(Raw data begins)

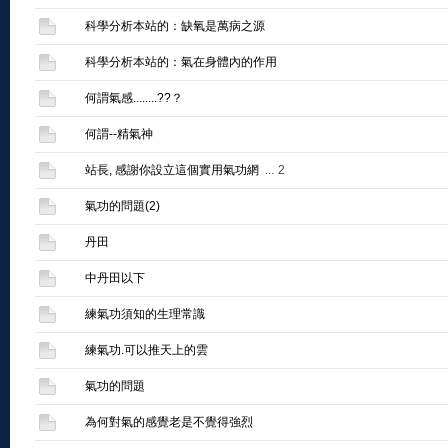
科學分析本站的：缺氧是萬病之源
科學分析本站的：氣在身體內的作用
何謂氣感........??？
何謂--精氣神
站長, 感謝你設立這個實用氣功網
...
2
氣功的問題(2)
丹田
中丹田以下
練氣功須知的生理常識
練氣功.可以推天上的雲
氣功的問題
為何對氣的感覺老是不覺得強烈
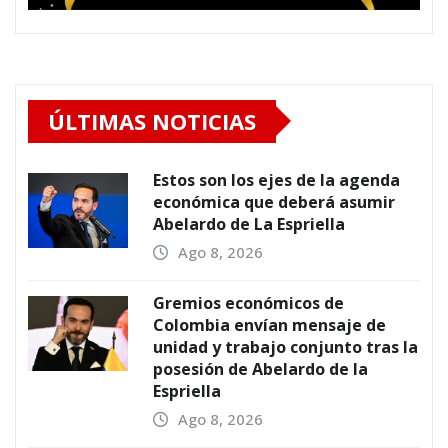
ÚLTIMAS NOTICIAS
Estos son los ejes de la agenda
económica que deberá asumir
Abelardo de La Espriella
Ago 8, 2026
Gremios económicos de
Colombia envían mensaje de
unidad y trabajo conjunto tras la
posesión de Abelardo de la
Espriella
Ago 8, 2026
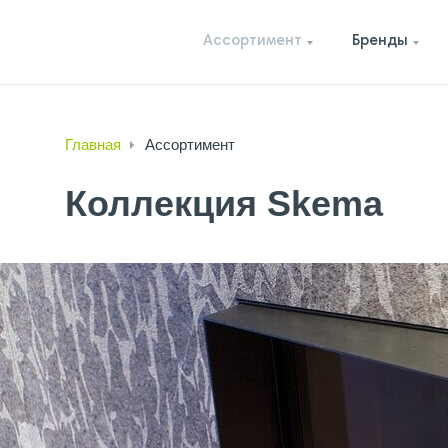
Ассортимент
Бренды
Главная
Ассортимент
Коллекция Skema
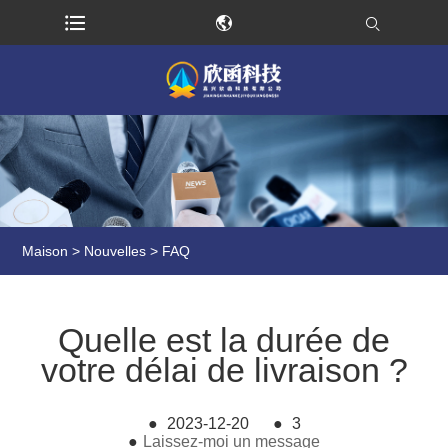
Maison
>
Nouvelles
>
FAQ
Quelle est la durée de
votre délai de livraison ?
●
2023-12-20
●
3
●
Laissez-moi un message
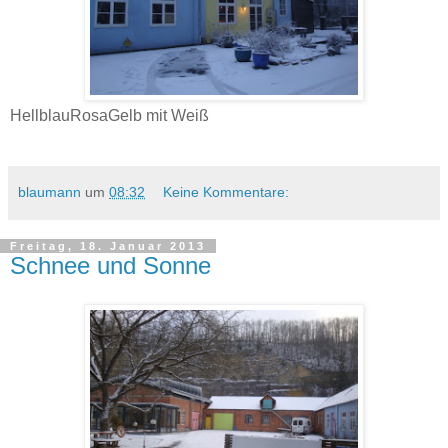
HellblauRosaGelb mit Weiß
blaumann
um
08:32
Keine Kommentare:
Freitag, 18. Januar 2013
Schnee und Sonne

(Raw data ends)

Work task: What is needed is each line from the records with the word "Abelardo" in it.

Result below:
Abelardo de La Espriella
posesión de Abelardo de la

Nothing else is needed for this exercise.